### What is required
In the data that follows, determine how many lines contain the word "camera", and give only that number.

### Task inputs
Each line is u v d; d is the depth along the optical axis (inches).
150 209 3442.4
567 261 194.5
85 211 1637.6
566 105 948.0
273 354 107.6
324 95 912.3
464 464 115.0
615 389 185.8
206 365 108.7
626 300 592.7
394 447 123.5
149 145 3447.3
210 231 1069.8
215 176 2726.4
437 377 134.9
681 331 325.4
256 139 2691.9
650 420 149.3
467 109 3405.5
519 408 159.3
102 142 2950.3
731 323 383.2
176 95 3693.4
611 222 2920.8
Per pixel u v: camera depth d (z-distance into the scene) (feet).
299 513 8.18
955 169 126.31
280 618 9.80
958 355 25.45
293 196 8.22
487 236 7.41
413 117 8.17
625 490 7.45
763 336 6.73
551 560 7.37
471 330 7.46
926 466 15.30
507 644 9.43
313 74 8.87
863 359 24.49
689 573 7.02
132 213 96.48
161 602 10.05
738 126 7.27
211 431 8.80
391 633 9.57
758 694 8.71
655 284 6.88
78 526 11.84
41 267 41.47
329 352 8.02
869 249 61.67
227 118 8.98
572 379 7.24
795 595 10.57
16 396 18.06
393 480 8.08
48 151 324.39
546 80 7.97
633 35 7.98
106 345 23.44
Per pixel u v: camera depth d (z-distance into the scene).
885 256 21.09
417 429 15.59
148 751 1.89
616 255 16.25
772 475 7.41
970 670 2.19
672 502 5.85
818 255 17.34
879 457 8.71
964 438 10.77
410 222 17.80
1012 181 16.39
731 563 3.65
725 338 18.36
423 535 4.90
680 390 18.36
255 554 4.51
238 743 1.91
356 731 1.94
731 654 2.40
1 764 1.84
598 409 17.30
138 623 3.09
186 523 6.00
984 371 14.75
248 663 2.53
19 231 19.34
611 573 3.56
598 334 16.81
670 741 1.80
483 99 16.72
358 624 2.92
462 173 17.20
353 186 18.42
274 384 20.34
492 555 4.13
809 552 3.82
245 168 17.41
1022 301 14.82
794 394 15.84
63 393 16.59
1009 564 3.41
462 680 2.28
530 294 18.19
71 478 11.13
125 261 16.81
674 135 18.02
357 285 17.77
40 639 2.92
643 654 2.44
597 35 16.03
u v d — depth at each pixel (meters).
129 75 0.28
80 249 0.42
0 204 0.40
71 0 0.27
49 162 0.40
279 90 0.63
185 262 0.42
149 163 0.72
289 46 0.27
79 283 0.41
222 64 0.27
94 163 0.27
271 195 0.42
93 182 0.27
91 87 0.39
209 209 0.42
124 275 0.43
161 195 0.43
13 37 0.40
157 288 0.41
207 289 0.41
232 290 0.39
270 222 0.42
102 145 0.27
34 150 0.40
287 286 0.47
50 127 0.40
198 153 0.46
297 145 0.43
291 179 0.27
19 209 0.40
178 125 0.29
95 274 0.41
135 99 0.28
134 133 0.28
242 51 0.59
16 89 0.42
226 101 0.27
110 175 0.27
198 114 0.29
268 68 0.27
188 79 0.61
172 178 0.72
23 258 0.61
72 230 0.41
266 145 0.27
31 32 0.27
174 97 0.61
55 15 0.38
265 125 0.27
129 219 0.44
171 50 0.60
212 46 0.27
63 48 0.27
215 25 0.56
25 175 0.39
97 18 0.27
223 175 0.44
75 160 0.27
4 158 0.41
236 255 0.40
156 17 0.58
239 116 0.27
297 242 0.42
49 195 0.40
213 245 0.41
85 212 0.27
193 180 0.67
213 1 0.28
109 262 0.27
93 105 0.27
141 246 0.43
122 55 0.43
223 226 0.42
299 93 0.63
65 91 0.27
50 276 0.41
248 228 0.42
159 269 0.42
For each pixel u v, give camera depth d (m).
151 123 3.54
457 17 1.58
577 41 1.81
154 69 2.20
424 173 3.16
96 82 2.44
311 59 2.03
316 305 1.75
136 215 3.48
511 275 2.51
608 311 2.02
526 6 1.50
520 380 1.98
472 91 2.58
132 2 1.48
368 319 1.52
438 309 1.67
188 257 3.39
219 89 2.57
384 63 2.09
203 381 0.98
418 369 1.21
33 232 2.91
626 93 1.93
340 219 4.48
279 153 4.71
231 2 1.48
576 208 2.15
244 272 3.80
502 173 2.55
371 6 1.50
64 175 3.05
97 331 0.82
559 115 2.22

### Response
3